[Opening DATA EXCERPTS section]

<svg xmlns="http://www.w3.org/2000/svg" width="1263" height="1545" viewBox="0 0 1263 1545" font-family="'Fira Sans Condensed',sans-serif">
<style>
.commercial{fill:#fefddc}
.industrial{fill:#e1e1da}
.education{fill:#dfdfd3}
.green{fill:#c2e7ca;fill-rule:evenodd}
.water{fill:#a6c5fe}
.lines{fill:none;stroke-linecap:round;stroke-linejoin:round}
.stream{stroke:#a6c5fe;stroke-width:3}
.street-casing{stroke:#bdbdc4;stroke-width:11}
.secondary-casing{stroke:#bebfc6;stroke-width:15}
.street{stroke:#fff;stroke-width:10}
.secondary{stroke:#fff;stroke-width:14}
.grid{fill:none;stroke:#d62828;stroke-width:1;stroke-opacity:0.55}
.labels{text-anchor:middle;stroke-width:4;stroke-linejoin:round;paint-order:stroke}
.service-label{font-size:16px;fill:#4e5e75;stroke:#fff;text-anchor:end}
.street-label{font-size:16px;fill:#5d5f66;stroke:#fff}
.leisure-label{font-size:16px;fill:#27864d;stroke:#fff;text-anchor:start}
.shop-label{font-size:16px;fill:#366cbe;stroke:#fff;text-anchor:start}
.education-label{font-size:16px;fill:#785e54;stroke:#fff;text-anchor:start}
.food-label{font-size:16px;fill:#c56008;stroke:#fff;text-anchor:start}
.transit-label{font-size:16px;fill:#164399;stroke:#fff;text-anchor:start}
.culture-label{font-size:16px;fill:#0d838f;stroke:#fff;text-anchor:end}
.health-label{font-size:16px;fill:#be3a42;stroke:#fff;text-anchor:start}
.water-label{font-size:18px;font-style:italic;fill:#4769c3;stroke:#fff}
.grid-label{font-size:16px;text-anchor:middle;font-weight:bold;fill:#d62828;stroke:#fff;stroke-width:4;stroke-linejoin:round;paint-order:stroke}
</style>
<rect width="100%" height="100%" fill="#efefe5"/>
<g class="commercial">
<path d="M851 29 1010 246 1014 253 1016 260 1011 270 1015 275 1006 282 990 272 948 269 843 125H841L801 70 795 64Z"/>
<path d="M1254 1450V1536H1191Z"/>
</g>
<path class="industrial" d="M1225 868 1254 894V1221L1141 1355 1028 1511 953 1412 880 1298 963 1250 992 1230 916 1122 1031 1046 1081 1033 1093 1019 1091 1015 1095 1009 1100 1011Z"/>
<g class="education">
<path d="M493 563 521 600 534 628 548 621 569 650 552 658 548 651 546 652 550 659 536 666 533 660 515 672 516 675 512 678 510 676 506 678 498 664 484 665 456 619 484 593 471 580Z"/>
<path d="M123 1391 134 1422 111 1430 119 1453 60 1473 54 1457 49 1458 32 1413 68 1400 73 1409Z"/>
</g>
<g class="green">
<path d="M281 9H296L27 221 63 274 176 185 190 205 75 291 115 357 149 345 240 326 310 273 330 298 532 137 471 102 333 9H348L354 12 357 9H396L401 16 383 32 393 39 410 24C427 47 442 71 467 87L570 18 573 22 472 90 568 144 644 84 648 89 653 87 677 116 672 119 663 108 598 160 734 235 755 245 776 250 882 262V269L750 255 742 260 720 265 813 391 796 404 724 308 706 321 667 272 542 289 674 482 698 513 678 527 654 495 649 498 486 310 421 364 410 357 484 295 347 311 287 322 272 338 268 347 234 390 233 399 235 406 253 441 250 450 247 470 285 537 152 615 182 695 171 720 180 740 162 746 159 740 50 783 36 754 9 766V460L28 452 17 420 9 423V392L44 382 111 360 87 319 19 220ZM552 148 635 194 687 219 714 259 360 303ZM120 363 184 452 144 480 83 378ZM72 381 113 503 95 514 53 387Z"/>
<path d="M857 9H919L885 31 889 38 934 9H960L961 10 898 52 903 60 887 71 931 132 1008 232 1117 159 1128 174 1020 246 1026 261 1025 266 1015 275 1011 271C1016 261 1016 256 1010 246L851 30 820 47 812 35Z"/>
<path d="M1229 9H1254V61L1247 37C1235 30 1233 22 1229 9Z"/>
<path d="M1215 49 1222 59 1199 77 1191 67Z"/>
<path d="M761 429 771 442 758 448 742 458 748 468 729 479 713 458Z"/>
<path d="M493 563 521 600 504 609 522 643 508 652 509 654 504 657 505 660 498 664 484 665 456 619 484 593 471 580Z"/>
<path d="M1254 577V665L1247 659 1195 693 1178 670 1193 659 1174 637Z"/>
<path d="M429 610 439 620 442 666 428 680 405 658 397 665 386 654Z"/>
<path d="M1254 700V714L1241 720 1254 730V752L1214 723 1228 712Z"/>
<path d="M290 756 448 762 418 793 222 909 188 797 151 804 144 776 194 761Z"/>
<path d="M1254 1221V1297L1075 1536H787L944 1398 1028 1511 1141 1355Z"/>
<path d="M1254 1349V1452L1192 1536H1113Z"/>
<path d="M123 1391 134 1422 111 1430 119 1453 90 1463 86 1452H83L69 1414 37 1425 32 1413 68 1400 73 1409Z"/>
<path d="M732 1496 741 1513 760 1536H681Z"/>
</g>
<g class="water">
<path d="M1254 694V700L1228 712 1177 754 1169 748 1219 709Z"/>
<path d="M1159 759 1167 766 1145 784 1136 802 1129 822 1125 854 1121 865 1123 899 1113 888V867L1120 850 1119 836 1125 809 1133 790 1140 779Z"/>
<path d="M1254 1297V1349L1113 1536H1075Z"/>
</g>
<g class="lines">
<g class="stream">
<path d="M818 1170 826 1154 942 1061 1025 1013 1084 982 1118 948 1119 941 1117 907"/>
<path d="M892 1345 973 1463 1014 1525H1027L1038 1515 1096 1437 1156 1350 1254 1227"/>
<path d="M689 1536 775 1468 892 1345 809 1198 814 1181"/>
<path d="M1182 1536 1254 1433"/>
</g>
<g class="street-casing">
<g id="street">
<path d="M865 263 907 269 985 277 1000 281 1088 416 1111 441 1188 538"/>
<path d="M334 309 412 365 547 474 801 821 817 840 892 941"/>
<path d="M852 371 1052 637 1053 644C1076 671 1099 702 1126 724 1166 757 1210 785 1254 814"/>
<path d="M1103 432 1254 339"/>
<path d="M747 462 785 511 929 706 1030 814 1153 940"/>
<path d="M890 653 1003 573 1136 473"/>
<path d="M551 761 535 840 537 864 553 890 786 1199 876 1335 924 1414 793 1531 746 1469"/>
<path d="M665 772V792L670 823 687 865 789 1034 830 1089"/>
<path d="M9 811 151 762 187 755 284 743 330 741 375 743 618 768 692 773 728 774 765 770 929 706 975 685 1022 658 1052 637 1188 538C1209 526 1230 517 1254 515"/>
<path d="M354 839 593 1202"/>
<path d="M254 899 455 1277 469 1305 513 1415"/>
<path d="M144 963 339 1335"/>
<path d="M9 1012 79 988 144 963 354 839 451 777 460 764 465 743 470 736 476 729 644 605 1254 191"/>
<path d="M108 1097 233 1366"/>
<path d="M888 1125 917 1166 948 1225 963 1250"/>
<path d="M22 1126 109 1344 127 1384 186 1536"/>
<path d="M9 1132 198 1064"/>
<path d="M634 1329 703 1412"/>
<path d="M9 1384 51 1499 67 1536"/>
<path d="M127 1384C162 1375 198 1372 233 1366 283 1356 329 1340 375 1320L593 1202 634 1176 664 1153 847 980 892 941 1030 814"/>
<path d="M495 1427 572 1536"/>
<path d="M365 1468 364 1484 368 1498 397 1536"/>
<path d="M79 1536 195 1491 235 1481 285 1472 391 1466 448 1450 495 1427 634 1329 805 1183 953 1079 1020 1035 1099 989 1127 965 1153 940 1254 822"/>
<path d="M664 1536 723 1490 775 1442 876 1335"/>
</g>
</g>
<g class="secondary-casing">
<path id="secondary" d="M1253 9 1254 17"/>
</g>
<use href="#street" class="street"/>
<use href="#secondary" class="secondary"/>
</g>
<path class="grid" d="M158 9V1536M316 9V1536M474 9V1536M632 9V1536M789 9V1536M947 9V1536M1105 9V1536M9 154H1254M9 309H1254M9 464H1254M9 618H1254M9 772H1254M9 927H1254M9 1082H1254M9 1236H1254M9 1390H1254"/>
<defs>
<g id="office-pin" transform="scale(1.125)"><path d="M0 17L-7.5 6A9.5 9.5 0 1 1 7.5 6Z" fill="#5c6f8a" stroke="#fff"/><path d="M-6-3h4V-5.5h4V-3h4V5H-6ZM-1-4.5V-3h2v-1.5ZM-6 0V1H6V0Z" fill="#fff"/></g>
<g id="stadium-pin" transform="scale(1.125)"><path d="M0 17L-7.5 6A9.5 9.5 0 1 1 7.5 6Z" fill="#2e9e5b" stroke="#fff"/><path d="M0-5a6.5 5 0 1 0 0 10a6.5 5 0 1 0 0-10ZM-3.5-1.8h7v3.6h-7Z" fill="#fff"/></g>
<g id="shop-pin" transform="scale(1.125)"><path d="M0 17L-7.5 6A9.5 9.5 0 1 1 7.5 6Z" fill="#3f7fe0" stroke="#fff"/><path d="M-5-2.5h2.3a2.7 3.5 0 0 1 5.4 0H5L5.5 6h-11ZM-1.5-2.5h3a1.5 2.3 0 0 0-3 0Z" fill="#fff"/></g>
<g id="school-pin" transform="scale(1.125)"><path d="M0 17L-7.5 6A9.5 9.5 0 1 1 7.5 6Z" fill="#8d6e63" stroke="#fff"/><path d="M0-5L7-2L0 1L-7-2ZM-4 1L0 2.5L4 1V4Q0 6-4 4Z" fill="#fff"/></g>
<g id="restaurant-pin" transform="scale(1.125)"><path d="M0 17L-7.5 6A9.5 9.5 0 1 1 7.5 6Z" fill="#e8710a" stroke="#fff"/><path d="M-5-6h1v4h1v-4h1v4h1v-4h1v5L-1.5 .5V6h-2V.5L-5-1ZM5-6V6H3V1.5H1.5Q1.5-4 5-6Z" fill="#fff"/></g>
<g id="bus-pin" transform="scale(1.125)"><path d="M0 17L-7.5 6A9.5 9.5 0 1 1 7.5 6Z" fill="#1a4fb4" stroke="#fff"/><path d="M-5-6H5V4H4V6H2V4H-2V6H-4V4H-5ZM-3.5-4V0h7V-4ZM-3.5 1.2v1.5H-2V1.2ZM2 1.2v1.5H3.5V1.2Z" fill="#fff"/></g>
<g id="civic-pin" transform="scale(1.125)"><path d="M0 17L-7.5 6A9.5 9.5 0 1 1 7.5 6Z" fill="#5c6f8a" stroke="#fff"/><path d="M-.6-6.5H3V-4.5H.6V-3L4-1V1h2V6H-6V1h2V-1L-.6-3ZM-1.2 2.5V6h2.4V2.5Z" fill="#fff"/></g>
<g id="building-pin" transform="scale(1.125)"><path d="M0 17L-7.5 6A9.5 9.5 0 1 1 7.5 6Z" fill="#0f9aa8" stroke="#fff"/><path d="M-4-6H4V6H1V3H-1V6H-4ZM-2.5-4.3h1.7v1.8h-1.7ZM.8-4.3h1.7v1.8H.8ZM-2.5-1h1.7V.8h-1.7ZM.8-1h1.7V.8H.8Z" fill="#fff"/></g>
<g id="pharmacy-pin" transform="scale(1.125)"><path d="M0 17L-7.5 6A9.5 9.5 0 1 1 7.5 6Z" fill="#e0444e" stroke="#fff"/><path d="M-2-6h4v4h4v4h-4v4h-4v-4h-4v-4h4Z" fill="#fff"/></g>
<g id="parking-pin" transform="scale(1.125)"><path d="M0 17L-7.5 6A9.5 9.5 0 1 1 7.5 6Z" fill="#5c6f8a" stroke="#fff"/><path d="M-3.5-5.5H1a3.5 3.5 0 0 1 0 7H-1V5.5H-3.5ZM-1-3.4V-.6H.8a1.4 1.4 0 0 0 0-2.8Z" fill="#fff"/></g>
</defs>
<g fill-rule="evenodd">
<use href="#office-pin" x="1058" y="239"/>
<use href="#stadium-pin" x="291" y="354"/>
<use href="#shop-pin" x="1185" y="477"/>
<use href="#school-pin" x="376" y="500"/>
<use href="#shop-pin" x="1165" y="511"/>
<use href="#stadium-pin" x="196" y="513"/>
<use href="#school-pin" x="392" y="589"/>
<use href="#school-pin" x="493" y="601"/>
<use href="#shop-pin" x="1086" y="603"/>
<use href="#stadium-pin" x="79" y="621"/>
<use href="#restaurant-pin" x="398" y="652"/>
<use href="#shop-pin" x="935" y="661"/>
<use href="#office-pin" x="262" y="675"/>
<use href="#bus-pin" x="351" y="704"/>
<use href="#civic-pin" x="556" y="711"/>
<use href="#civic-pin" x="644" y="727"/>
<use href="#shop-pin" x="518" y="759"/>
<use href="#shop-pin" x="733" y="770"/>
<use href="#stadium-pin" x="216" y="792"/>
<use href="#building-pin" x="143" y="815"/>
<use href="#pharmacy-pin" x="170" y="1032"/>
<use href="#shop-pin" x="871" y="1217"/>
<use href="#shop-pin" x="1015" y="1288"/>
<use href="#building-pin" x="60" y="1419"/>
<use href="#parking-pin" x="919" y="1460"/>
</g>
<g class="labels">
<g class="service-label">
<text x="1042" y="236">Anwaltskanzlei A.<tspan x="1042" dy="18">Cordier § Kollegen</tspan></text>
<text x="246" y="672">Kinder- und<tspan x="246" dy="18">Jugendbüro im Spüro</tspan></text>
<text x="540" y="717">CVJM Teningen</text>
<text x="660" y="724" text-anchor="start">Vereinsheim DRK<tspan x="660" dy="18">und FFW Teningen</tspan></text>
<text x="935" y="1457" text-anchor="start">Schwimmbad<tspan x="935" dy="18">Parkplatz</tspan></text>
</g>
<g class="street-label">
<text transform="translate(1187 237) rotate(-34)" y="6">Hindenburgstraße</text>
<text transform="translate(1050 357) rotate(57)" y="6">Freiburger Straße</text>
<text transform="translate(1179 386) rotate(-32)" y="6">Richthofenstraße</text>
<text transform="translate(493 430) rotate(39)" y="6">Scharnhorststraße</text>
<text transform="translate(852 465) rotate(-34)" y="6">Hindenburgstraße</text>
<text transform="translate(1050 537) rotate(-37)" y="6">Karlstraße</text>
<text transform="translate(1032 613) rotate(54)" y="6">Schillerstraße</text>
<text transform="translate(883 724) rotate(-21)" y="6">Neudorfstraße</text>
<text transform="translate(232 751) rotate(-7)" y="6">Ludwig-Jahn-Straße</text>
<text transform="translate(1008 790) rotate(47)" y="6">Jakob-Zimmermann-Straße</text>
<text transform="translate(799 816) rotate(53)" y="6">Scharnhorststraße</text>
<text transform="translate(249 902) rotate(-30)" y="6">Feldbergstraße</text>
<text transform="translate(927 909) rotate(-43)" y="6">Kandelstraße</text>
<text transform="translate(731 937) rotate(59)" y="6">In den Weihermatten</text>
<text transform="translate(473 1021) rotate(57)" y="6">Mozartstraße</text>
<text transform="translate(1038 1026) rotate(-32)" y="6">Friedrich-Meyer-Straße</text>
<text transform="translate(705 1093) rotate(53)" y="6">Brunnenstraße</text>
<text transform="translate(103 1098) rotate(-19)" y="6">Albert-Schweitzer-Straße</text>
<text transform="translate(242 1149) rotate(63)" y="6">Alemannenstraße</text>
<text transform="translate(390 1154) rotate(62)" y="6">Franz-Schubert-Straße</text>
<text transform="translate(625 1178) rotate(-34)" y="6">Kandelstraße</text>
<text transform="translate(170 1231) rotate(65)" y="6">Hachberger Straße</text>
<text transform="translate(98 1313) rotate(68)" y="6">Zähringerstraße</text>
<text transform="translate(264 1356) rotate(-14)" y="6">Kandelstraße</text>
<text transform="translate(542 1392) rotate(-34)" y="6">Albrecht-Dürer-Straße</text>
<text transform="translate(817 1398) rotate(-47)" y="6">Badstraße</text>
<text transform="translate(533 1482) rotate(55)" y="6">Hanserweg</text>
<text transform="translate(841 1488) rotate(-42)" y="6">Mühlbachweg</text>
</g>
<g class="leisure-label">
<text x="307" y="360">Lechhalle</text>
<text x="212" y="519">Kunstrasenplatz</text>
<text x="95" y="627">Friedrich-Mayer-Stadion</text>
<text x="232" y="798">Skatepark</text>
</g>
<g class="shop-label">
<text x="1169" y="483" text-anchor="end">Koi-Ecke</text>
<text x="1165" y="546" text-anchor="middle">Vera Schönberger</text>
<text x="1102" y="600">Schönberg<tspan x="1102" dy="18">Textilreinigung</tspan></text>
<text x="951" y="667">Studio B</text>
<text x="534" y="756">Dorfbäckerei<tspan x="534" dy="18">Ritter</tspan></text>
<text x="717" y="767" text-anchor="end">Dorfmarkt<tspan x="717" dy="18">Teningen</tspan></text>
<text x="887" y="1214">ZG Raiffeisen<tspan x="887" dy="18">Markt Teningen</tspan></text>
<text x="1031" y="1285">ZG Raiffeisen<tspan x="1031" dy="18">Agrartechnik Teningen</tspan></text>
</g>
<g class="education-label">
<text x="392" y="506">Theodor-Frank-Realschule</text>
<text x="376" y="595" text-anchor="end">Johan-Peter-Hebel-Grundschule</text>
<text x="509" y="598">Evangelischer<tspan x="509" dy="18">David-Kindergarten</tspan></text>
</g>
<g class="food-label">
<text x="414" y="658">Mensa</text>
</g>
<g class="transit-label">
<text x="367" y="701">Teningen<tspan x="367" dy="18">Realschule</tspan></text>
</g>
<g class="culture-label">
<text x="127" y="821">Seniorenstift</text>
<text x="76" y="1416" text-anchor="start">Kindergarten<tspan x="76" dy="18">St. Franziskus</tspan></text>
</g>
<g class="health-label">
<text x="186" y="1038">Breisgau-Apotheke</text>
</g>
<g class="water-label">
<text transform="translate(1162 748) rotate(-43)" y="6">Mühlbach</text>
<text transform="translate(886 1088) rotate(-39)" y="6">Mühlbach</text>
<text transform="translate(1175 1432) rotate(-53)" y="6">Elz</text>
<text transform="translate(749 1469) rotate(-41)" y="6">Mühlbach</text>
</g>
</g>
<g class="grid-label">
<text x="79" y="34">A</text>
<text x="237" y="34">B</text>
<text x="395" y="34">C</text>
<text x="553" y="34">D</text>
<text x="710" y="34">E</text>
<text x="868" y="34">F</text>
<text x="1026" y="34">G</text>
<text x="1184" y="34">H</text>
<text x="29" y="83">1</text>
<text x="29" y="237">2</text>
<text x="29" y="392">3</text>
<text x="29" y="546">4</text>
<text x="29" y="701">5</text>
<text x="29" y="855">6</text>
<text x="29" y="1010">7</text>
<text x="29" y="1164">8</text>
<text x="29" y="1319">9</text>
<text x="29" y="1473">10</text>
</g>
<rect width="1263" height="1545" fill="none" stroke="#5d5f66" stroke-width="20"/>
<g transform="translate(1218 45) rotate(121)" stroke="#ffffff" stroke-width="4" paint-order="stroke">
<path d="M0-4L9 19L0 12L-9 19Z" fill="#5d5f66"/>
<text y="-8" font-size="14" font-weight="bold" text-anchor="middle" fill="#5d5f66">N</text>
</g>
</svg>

[Closing DATA EXCERPTS section]

THE TASK —
Filter the entries down to the lines containing "labels". Copy each of those lines.

ANSWER BELOW —
.labels{text-anchor:middle;stroke-width:4;stroke-linejoin:round;paint-order:stroke}
<g class="labels">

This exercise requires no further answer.